> TASKS:
**A)** Transcribe part of the article on startup internships, beginning at the words "A motley bunch" and stopping after "8,000-80,000 per month.".
**B)** Answer these questions using the article on startup internships:
(i) Since when has TaxiForSure been taking on management interns?
(ii) Which institutes do these TaxiForSure interns mostly come from?
(iii) By how much has the number of internships at TaxiForSure grown since it began offering them?
**C)** According to the article on startup internships, why are interns not complaining about doing their summer internships at startups?

> EXCERPTED PASSAGE:
Saturday, May 17, 2014

STARTUP / INTERN SPECIAL ............................Startups Open Door to Interns, Make the Talent Pipeline Hum



 Startups Open Door to Interns, Make the Talent Pipeline Hum 

The notion of doing summer internship with the crème de la crème is done and dusted. It’s the startups that are now making all the buzz. Interns are not complaining as the stipend on offer can even match up to the best in industry
 
A motley bunch of students – from design schools, IITs, IIMs, master’s degree programmes and even regional colleges – will spend their summers learning the tricks of trade at some of the hottest startups in the country. The likes of TaxiForSure, ZipDial, CommonFloor, Yepme, Simplilearn, Wooqer, Limeroad and LocalBanya, among others, are scrambling to bring talent on board for summer internships and are paying anywhere between . 8,000-80,000 per month.
Take TaxiForSure, for instance. Since the beginning of April, the online taxi aggregator has taken on 25 management interns for a stipend of . 50,000 each. These interns, who are mostly from IIM Bangalore and Lucknow, have been put to work on various critical projects, including designing loyalty programmes, gaining consumer insights to ensure repeat customers and even narrowing down the next markets to enter, and in what order. “The number of internships has swelled five-fold from when we started offering them two years ago,” says Aprameya Radhakrishna, founder and director, TaxiForSure.

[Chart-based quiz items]
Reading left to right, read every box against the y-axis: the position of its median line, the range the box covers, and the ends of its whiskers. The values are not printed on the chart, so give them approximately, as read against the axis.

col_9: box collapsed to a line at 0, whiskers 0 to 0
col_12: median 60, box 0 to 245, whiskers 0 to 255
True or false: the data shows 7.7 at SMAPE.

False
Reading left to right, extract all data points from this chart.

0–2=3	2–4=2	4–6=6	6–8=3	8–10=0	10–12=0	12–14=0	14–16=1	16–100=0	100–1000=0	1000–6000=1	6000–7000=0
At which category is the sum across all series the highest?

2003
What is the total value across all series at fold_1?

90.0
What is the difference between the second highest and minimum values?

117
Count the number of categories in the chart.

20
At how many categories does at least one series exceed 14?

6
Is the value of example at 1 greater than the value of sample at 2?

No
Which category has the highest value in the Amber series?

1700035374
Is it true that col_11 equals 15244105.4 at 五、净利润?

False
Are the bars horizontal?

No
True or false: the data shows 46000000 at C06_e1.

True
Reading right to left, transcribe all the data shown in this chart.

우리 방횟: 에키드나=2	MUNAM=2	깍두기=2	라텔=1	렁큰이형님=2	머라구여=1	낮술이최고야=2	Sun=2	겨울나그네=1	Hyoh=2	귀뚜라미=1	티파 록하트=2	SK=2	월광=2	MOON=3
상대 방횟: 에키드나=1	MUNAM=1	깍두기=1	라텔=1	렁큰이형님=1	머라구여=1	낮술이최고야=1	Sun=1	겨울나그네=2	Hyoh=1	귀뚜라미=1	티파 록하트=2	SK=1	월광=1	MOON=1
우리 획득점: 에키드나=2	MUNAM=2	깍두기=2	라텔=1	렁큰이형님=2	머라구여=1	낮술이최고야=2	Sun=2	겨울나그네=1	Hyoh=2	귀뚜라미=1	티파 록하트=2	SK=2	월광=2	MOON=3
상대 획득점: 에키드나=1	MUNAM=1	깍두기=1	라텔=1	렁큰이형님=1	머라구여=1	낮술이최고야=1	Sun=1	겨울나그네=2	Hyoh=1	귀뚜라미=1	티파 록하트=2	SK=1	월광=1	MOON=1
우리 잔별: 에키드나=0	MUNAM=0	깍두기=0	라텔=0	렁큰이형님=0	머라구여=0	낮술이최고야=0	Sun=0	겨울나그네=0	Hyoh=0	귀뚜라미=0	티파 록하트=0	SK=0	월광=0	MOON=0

> EXERCISE RESULTS:
**A)**
A motley bunch of students – from design schools, IITs, IIMs, master’s degree programmes and even regional colleges – will spend their summers learning the tricks of trade at some of the hottest startups in the country. The likes of TaxiForSure, ZipDial, CommonFloor, Yepme, Simplilearn, Wooqer, Limeroad and LocalBanya, among others, are scrambling to bring talent on board for summer internships and are paying anywhere between . 8,000-80,000 per month.

**B)**
(i) Since the beginning of April.
(ii) IIM Bangalore and Lucknow.
(iii) It has grown five-fold since TaxiForSure started offering internships two years ago.

**C)** Interns are not complaining because the stipend startups offer can match the best in the industry.